Bref, on ne peut que féliciter le distributeur Solaris de démarrer l’année sur les chapeaux de roues avec cinq films restaurés pour l’occasion et qui sortent sous le titre générique « Gilles Grangier : chronique des années 50 ». Superbe programme qui propose 125, rue Montmartre, Meurtre à Montmartre, Le Sang à la tête, Trois jours à vivre et Au p’tit zouave. Commençons par le moins connu peut-être, alors qu’il mérite tant d’être vu. Au p’tit zouave,réalisé en 1950, se déroule dans un quartier populaire de Paris où les policiers poursuivent un assassin de vieilles filles, tandis que le café du coin, Au P’tit Zouave, est un havre de paix et de réconfort pour ses habitués. Jusqu’au jour où l’arrivée d’un mystérieux homme fortuné vient troubler l’apparente tranquillité du lieu… Sur un scénario de Pierre Laroche et une musique de Vincent Scotto, Grangier excelle à dépeindre l’atmosphère mi-polar, mi-populaire d’un film incarné à la perfection par le tandem François Périer / Dany Robin. Même statut d’œuvre trop méconnue pour Meurtre à Montmartre (1957), écrit par Grangier et René Wheeler. Une fois de plus, le cinéaste s’y révèle un fabuleux directeur d’acteurs. Michel Auclair, Paul Frankeur et Annie Girardot font la course en tête.

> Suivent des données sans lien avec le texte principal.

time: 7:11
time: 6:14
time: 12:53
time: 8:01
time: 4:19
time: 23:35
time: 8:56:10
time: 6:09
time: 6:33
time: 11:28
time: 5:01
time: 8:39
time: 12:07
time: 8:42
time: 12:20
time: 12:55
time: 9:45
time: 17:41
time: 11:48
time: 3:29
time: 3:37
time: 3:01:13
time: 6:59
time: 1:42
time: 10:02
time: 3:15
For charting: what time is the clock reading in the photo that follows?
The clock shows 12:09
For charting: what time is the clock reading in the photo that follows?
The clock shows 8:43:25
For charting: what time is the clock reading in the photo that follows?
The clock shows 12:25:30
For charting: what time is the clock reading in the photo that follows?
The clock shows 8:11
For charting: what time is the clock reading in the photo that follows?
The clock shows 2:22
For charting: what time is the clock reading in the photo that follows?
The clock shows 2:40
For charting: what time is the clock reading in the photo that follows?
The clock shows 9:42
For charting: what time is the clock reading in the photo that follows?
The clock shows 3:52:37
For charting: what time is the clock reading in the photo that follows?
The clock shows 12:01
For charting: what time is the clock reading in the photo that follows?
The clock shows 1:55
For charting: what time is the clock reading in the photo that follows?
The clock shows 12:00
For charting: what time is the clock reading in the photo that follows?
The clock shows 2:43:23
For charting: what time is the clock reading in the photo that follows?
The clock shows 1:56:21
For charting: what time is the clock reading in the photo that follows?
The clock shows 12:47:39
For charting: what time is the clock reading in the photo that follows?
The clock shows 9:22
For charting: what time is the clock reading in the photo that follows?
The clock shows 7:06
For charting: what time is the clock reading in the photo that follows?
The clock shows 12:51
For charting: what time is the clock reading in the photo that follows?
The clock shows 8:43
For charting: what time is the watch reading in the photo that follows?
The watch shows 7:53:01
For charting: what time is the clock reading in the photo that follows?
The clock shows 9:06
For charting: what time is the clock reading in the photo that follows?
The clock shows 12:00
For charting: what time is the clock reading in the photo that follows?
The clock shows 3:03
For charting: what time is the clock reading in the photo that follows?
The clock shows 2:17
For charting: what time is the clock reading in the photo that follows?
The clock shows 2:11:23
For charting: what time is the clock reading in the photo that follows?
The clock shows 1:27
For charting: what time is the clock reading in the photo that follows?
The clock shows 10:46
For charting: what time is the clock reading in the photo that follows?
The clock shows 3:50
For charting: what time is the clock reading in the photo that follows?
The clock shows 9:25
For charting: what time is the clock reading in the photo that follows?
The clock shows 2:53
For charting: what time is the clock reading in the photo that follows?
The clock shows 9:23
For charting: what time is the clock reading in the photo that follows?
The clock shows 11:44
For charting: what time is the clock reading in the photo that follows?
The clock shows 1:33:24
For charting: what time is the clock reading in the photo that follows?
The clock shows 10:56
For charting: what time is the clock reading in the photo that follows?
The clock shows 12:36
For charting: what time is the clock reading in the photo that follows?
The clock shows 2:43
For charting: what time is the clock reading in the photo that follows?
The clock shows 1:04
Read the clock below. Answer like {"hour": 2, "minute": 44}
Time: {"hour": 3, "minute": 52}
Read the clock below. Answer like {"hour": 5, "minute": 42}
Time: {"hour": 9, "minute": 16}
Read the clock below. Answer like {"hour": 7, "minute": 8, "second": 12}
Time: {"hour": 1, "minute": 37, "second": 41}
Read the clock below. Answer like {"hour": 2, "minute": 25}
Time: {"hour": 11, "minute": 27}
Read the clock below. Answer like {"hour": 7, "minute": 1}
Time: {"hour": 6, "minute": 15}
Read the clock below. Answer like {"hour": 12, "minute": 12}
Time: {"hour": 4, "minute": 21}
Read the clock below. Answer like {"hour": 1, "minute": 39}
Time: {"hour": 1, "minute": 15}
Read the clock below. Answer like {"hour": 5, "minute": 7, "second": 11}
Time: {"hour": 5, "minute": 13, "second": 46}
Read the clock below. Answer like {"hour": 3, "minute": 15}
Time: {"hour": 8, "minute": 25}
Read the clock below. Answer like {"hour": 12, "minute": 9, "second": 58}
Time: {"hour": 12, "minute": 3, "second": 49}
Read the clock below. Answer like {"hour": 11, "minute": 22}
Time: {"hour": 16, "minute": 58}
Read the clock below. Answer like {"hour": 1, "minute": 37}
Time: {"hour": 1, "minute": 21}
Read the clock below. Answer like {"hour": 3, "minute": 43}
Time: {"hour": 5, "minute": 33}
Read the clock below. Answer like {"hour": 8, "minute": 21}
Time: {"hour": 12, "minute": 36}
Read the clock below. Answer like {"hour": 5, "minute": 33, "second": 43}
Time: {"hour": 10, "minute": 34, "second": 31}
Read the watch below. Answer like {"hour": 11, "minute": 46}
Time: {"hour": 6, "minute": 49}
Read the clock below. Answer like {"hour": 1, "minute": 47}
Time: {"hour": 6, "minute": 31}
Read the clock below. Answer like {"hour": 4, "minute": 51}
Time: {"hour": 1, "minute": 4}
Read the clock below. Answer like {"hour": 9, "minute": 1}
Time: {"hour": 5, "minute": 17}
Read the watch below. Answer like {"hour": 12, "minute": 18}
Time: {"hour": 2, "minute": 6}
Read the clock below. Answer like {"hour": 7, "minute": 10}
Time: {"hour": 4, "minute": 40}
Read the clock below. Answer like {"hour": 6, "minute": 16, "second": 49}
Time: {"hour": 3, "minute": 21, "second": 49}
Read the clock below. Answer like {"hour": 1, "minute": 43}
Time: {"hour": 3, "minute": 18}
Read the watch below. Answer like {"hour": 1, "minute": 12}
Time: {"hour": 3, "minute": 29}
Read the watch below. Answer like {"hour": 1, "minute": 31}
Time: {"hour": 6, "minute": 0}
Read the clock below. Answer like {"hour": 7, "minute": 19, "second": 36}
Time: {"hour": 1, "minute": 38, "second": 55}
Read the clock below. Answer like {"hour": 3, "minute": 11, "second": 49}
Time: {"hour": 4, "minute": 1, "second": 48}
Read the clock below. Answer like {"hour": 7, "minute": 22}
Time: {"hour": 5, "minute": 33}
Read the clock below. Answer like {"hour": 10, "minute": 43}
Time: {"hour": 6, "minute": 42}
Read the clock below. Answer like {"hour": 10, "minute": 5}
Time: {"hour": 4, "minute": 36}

Mise en scène sobre et efficace, dialogues impeccables, distribution à l’unisson : la méthode Grangier à l’état pur. Ces qualités éclatent tout autant dans un autre film montmartrois : 125, rue Montmartre (1959), avec un Lino Ventura en majesté dans le rôle très singulier d’un livreur de journaux face à Robert Hirsch et Jean Desailly. Ventura que l’on retrouve dans un autre film de ce programme décidément délectable, dans un rôle de tueur aux antipodes du précédent – Trois jours à vivre, co-écrit par Audiard et Grangier, d’après le roman de Peter Vanett. Un suspense aux petits oignons que vivent également Daniel Gélin et Jeanne Moreau. Le tout à Paris, comme il se doit, pour un cinéaste qui a su filmer la capitale de jour comme de nuit. Enfin, Le Sang à la tête (1956),d’après Le Fils Cardinaud de Simenon, offre au Gabin des années 1950 l’un de ses meilleurs rôles en armateur cocu, tout simplement. Alors, s’il vous plaît, ne ratez pas Grangier.
Pur jus
Scolum et moi, de Jean-François Laguionie
Sortie le 29 janvier
Pour une fois qu’un film d’animation n’est ni une « Disneyaiserie » américaine, ni un « mangaga » japonais, réjouissons-nous sans retenue. Slocum et moi est l’œuvre d’un cinéaste français âgé de 85 ans, Jean-François Laguionie, qui nous avait déjà séduit avec Le Château des singes, Le Tableau, Louise en hiver ou encore L’Île de Black Mór. Des films d’animation à la superbe ligne claire, aux histoires exigeantes et aux dialogues sans mièvrerie. Cette fois, le propos est peut-être plus modeste que d’habitude (les souvenirs d’un fils dont le père voulait construire dans son jardin un bateau pour partir à l’aventure…). Mais tout fonctionne à merveille dans un récit où affleure une nostalgie mélancolique qui ne prend jamais le pas sur la conduite de la narration. On est touché sans avoir l’impression d’être manipulé et les « caractères » sont, à tous les sens du terme, dessinés avec brio. La preuve que la débauche d’effets spéciaux souvent spécieux envahit à tort le cinéma d’animation, dont la qualité principale devrait être, au contraire, de s’approcher par essence d’un minimalisme bienfaisant.
Frelaté
Bird, d’Andrea Arnold
Sortie le 1er janvier.
Il était revenu bredouille du dernier Festival de Cannes. Pourtant, Bird, le nouveau film de la cinéaste britannique Andrea Arnold, cochait toutes les bonnes cases féministes et sociales en vogue sur la Croisette. En digne émule du survolté Ken Loach, la réalisatrice y dépeint, non sans une certaine complaisance, la vie quotidienne forcément sinistre d’un adolescent qui vit dans un squat du Kent. Le film pourrait alors se contenter de dérouler un protocole compassionnel déjà vu et éprouvé un peu partout. Mais, consciente sans doute des limites et redondances d’un genre éculé, Arnold y adjoint une touche de fantastique, à l’aide d’un personnage fantomatique surnommé « Bird ». La survenue de l’irrationnel suffit-elle à préserver le film de ses gros défauts originels ? Non, hélas, d’autant plus que cet apport se révèle bien peu iconoclaste et fort consensuel. À la compassion se mêle alors l’attendrissement. Au cinéma aussi, l’excès de sucre est mauvais pour la santé.